Which lines run from the one containing "ring mcp: (824, 1091)" through the end of the data? Write them out exactly, with the pictures left out.

BEGIN Available data

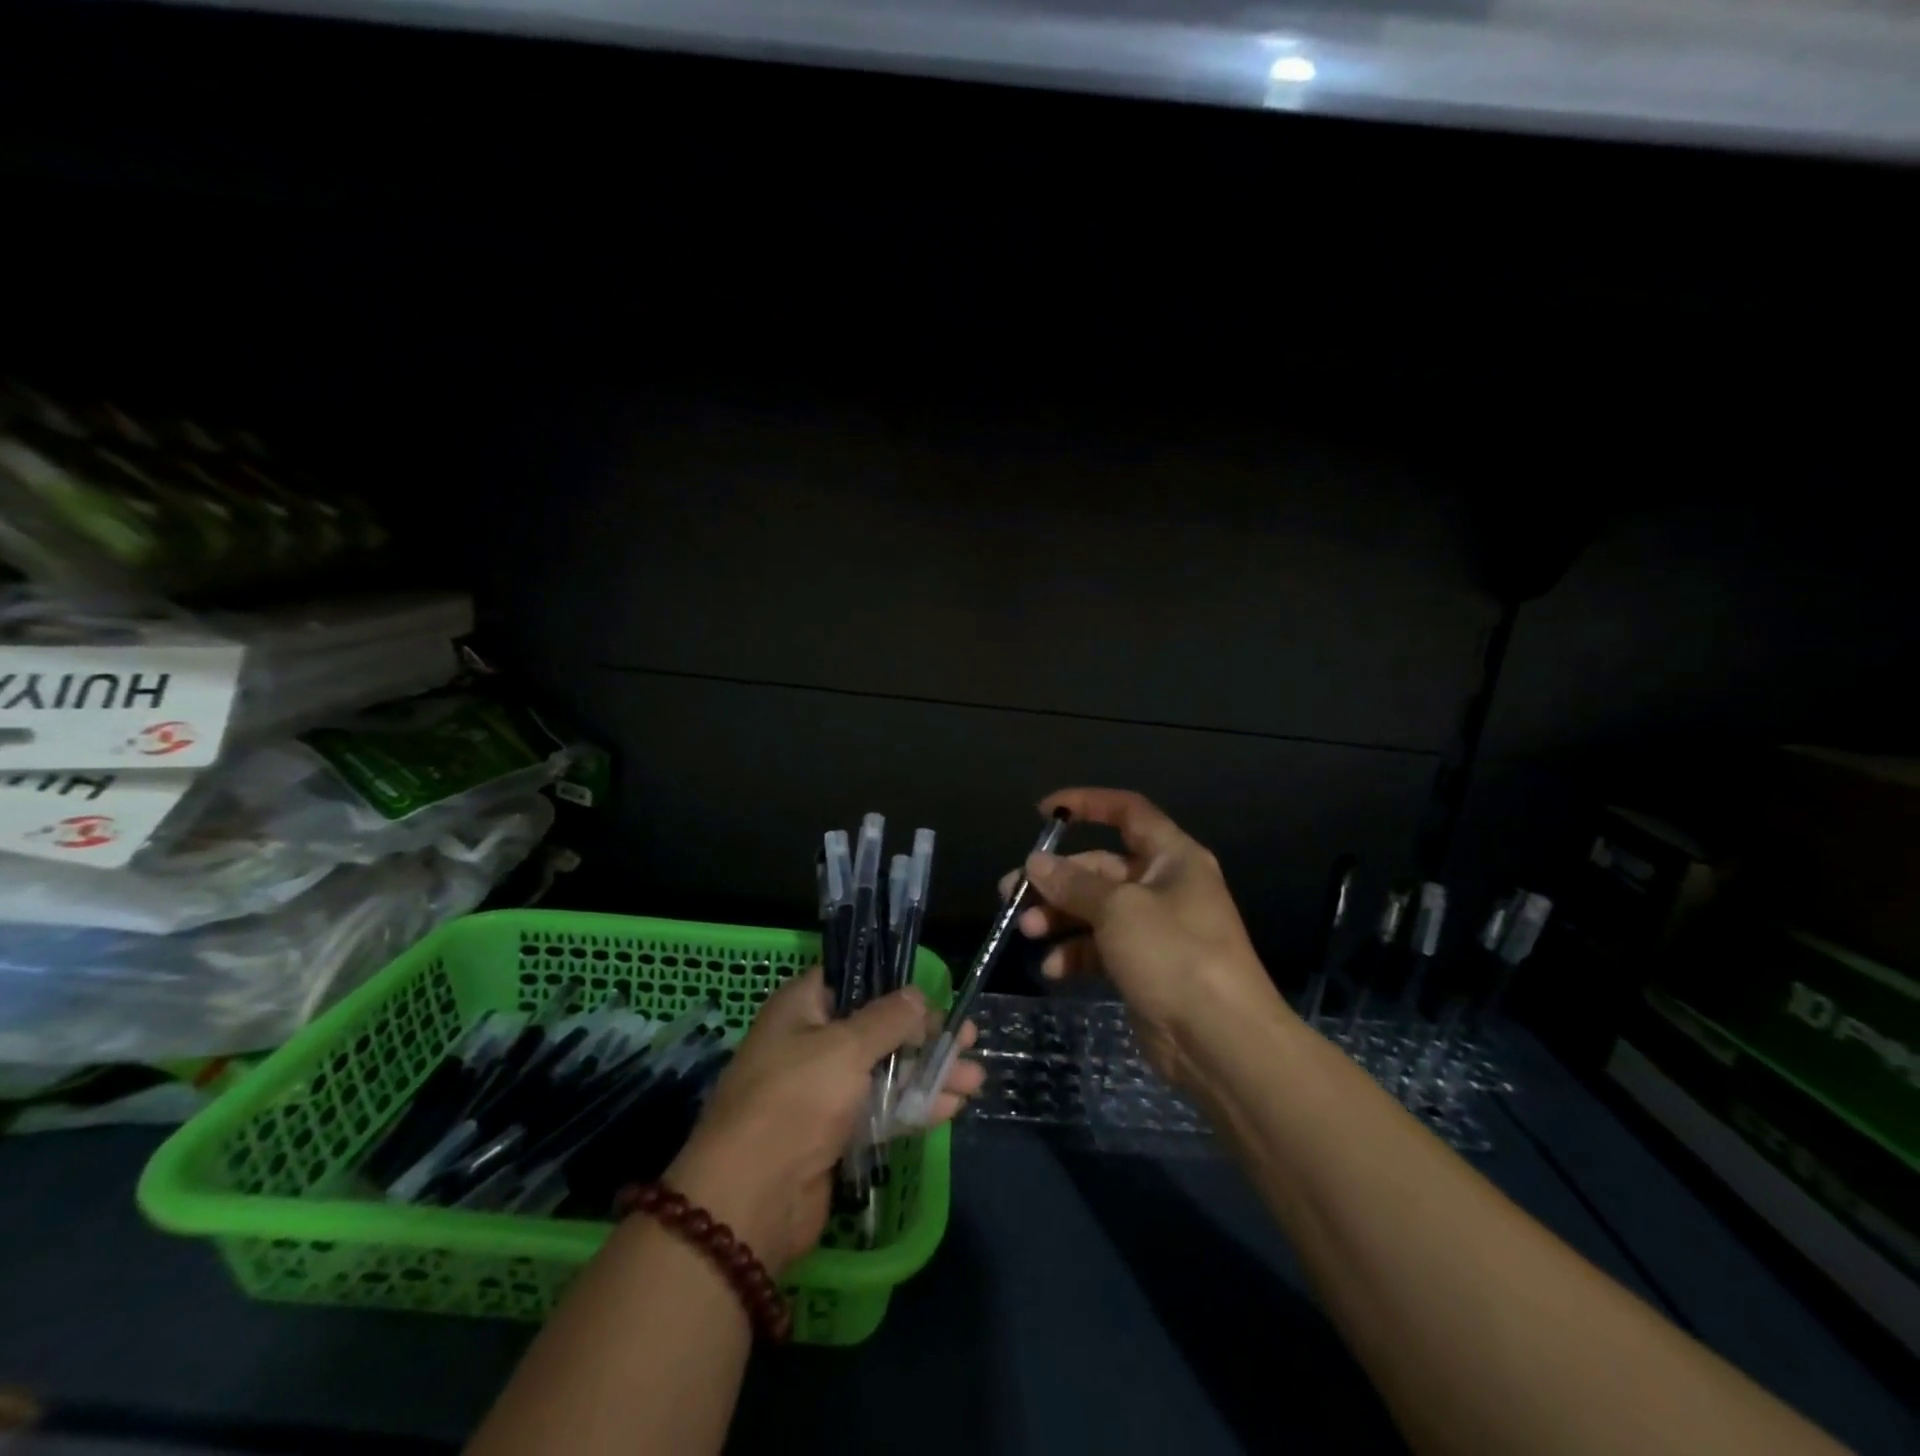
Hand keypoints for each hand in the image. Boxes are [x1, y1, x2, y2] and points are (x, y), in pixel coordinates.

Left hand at [666, 969, 983, 1274]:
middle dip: (925, 1035)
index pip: (853, 981)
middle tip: (969, 1038)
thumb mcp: (845, 1047)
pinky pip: (882, 1110)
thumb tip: (918, 996)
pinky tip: (953, 1106)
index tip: (934, 995)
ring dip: (929, 1074)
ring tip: (976, 1078)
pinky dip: (915, 1106)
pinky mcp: (835, 1134)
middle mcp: (812, 1043)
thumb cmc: (794, 1101)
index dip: (894, 985)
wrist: (750, 1200)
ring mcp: (824, 1091)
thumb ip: (888, 1019)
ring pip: (886, 1071)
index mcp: (801, 1009)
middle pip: (878, 1029)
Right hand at [1004, 787, 1283, 1087]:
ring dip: (1058, 916)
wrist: (1222, 1042)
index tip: (1044, 813)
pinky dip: (1075, 954)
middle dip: (1056, 879)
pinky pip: (1101, 948)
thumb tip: (1036, 863)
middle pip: (1100, 868)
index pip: (1127, 812)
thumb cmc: (1174, 955)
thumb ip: (1073, 883)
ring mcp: (1154, 930)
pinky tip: (1053, 969)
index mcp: (1172, 858)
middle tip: (1011, 893)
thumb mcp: (1119, 909)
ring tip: (1025, 930)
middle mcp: (1164, 887)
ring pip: (1095, 909)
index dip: (1087, 804)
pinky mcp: (1144, 967)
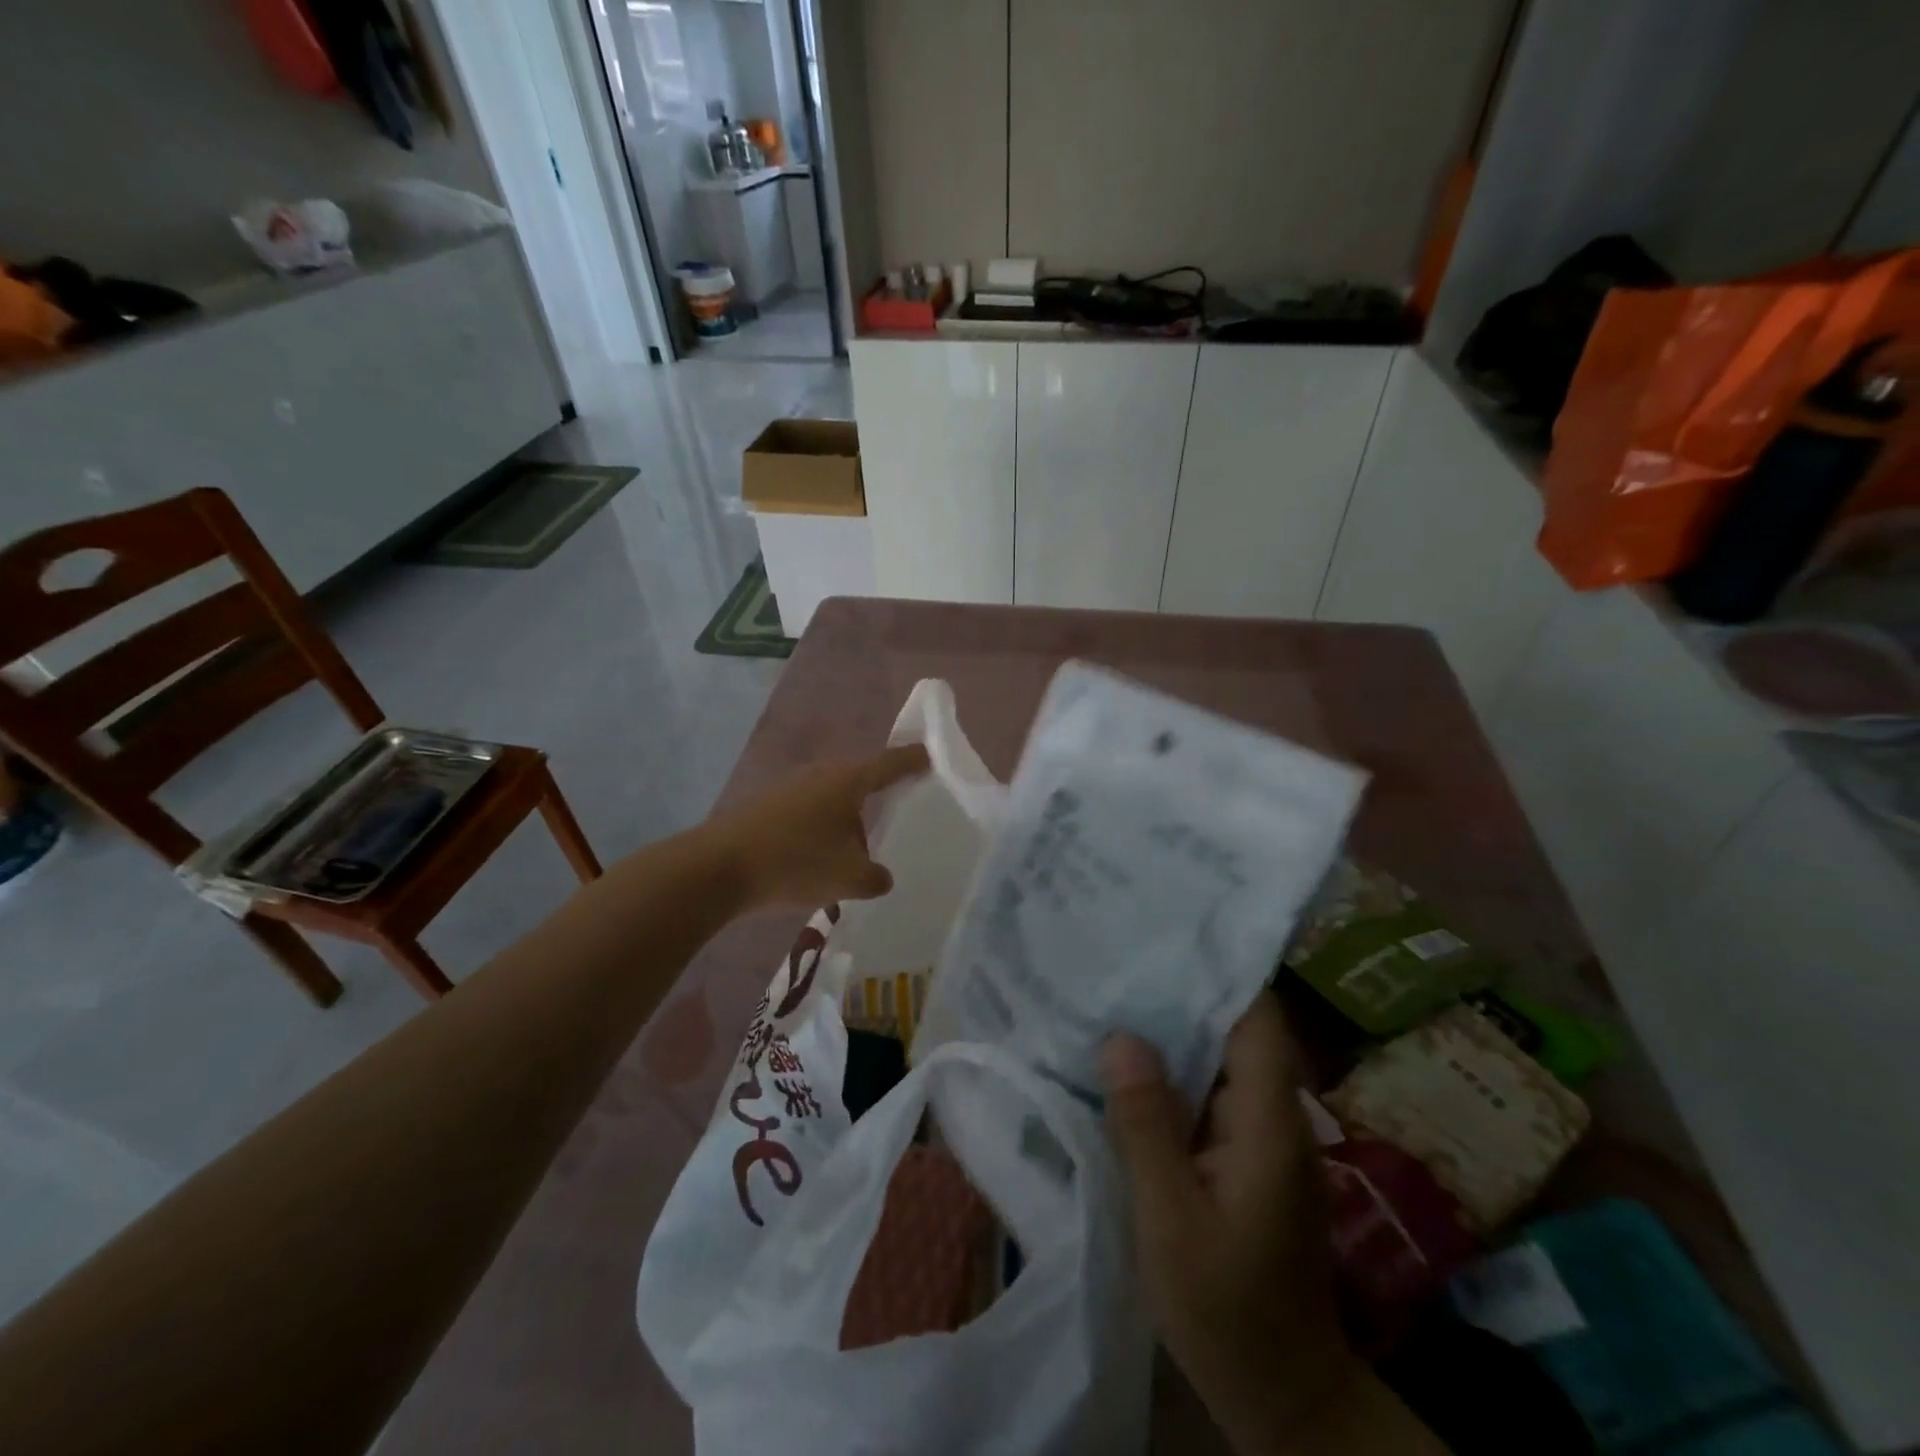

END Available data

_Expected answer_
ring mcp: (824, 1091)
thumb ip: (888, 1019)
ring pip: (886, 1071)
index mcp: (801, 1009)
middle pip: (878, 1029)
Right hand at [1004, 787, 1283, 1087]:
ring dip: (1058, 916)
wrist: (1222, 1042)
index tip: (1044, 813)
pinky dip: (1075, 954)
middle dip: (1056, 879)
pinky pip: (1101, 948)
thumb tip: (1036, 863)
middle pip: (1100, 868)
index pip: (1127, 812)
thumb cmc: (1174, 955)
thumb ip: (1073, 883)
ring mcp: (1154, 930)
pinky tip: (1053, 969)
index mcp: (1172, 858)
middle tip: (1011, 893)
thumb mcp: (1119, 909)
ring tip: (1025, 930)
middle mcp: (1164, 887)
ring pip: (1095, 909)
index dip: (1087, 804)
pinky mcp: (1144, 967)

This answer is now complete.